**Work to be completed**
Please copy every line of the records below word for word, in the same order.

Extracted data entries:
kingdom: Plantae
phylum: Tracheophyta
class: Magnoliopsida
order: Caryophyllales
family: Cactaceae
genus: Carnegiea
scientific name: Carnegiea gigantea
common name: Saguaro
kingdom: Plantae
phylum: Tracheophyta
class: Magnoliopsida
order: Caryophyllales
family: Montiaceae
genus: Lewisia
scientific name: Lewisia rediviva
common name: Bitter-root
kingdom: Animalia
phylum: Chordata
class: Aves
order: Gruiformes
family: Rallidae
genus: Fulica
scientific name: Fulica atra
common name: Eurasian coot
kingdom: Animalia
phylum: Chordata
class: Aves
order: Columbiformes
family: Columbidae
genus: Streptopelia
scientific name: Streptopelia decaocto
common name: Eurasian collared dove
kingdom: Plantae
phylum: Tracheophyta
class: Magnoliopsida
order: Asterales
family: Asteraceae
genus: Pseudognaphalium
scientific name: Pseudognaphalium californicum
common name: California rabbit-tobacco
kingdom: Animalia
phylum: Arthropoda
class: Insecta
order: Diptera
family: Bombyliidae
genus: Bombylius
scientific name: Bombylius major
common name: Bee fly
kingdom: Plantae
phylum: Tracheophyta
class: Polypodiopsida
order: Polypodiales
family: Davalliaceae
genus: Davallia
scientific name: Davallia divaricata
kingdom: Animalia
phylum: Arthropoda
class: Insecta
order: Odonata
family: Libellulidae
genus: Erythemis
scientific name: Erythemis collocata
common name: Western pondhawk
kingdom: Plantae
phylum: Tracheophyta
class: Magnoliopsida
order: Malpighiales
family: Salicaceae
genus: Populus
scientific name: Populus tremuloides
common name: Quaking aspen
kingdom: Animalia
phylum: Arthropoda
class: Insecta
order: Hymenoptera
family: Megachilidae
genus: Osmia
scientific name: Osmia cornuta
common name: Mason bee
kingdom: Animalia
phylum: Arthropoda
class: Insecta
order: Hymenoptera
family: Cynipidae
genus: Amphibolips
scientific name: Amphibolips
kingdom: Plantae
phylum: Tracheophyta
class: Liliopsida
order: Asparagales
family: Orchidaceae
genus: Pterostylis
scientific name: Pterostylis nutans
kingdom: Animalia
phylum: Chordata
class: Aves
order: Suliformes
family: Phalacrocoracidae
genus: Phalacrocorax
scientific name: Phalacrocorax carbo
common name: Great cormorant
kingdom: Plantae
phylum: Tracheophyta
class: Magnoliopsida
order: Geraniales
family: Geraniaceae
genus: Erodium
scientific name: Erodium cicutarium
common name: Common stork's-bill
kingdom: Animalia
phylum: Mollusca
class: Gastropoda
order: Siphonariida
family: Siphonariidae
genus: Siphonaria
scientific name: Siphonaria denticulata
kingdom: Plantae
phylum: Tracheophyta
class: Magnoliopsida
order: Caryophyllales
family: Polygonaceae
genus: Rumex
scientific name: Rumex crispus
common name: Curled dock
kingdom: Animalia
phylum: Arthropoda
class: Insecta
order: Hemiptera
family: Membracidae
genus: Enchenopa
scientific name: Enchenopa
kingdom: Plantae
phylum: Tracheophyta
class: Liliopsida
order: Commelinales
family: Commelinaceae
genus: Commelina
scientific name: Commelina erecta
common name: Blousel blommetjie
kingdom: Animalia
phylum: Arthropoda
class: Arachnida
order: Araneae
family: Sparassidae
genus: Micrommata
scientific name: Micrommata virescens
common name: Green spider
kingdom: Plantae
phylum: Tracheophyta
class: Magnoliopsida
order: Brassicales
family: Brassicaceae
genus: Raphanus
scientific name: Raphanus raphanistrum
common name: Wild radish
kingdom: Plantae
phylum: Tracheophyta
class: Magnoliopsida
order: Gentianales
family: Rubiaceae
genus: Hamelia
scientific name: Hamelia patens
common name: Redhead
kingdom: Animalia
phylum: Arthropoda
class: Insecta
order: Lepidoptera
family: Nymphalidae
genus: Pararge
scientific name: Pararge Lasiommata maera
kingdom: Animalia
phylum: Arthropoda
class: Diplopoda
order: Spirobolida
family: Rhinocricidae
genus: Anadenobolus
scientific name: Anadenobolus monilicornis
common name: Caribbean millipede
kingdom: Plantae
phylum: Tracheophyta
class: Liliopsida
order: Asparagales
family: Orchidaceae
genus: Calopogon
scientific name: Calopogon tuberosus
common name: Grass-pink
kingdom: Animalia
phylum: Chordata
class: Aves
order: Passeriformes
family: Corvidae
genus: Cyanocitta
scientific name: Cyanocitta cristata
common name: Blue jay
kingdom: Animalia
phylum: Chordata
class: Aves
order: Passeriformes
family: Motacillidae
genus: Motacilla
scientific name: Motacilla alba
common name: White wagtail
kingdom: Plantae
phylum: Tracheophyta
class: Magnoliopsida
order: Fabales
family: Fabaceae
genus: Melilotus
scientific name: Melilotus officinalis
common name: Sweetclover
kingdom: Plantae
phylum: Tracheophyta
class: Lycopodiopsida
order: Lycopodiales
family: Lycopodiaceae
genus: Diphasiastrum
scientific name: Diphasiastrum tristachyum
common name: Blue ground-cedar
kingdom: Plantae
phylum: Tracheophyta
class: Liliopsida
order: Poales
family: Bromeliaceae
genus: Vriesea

**Answer**
kingdom: Plantae
phylum: Tracheophyta
class: Magnoliopsida
order: Caryophyllales
family: Cactaceae
genus: Carnegiea
scientific name: Carnegiea gigantea
common name: Saguaro
kingdom: Plantae
phylum: Tracheophyta
class: Magnoliopsida
order: Caryophyllales
family: Montiaceae
genus: Lewisia
scientific name: Lewisia rediviva
common name: Bitter-root
kingdom: Animalia
phylum: Chordata
class: Aves
order: Gruiformes
family: Rallidae
genus: Fulica
scientific name: Fulica atra
common name: Eurasian coot
kingdom: Animalia
phylum: Chordata
class: Aves
order: Columbiformes
family: Columbidae
genus: Streptopelia
scientific name: Streptopelia decaocto
common name: Eurasian collared dove
kingdom: Plantae
phylum: Tracheophyta
class: Magnoliopsida
order: Asterales
family: Asteraceae
genus: Pseudognaphalium
scientific name: Pseudognaphalium californicum
common name: California rabbit-tobacco
kingdom: Animalia
phylum: Arthropoda
class: Insecta
order: Diptera
family: Bombyliidae
genus: Bombylius
scientific name: Bombylius major
common name: Bee fly
kingdom: Plantae
phylum: Tracheophyta
class: Polypodiopsida
order: Polypodiales
family: Davalliaceae
genus: Davallia
scientific name: Davallia divaricata
kingdom: Animalia
phylum: Arthropoda
class: Insecta
order: Odonata
family: Libellulidae
genus: Erythemis
scientific name: Erythemis collocata
common name: Western pondhawk
kingdom: Plantae
phylum: Tracheophyta
class: Magnoliopsida
order: Malpighiales
family: Salicaceae
genus: Populus
scientific name: Populus tremuloides
common name: Quaking aspen
kingdom: Animalia
phylum: Arthropoda
class: Insecta
order: Hymenoptera
family: Megachilidae
genus: Osmia
scientific name: Osmia cornuta
common name: Mason bee
kingdom: Animalia
phylum: Arthropoda
class: Insecta
order: Hymenoptera
family: Cynipidae
genus: Amphibolips
scientific name: Amphibolips
kingdom: Plantae
phylum: Tracheophyta
class: Liliopsida
order: Asparagales
family: Orchidaceae
genus: Pterostylis
scientific name: Pterostylis nutans
kingdom: Animalia
phylum: Chordata
class: Aves
order: Suliformes
family: Phalacrocoracidae
genus: Phalacrocorax
scientific name: Phalacrocorax carbo
common name: Great cormorant
kingdom: Plantae
phylum: Tracheophyta
class: Magnoliopsida
order: Geraniales
family: Geraniaceae
genus: Erodium
scientific name: Erodium cicutarium
common name: Common stork's-bill
kingdom: Animalia
phylum: Mollusca
class: Gastropoda
order: Siphonariida
family: Siphonariidae
genus: Siphonaria
scientific name: Siphonaria denticulata
kingdom: Plantae
phylum: Tracheophyta
class: Magnoliopsida
order: Caryophyllales
family: Polygonaceae
genus: Rumex
scientific name: Rumex crispus
common name: Curled dock
kingdom: Animalia
phylum: Arthropoda
class: Insecta
order: Hemiptera
family: Membracidae
genus: Enchenopa
scientific name: Enchenopa
kingdom: Plantae
phylum: Tracheophyta
class: Liliopsida
order: Commelinales
family: Commelinaceae
genus: Commelina
scientific name: Commelina erecta
common name: Blousel blommetjie
kingdom: Animalia
phylum: Arthropoda
class: Arachnida
order: Araneae
family: Sparassidae
genus: Micrommata
scientific name: Micrommata virescens
common name: Green spider
kingdom: Plantae
phylum: Tracheophyta
class: Magnoliopsida
order: Brassicales
family: Brassicaceae
genus: Raphanus
scientific name: Raphanus raphanistrum
common name: Wild radish
kingdom: Plantae
phylum: Tracheophyta
class: Magnoliopsida
order: Gentianales
family: Rubiaceae
genus: Hamelia
scientific name: Hamelia patens
common name: Redhead
kingdom: Animalia
phylum: Arthropoda
class: Insecta
order: Lepidoptera
family: Nymphalidae
genus: Pararge
scientific name: Pararge Lasiommata maera
kingdom: Animalia
phylum: Arthropoda
class: Diplopoda
order: Spirobolida
family: Rhinocricidae
genus: Anadenobolus
scientific name: Anadenobolus monilicornis
common name: Caribbean millipede
kingdom: Plantae
phylum: Tracheophyta
class: Liliopsida
order: Asparagales
family: Orchidaceae
genus: Calopogon
scientific name: Calopogon tuberosus
common name: Grass-pink
kingdom: Animalia
phylum: Chordata
class: Aves
order: Passeriformes
family: Corvidae
genus: Cyanocitta
scientific name: Cyanocitta cristata
common name: Blue jay
kingdom: Animalia
phylum: Chordata
class: Aves
order: Passeriformes
family: Motacillidae
genus: Motacilla
scientific name: Motacilla alba
common name: White wagtail
kingdom: Plantae
phylum: Tracheophyta
class: Magnoliopsida
order: Fabales
family: Fabaceae
genus: Melilotus
scientific name: Melilotus officinalis
common name: Sweetclover
kingdom: Plantae
phylum: Tracheophyta
class: Lycopodiopsida
order: Lycopodiales
family: Lycopodiaceae
genus: Diphasiastrum
scientific name: Diphasiastrum tristachyum
common name: Blue ground-cedar
kingdom: Plantae
phylum: Tracheophyta
class: Liliopsida
order: Poales
family: Bromeliaceae
genus: Vriesea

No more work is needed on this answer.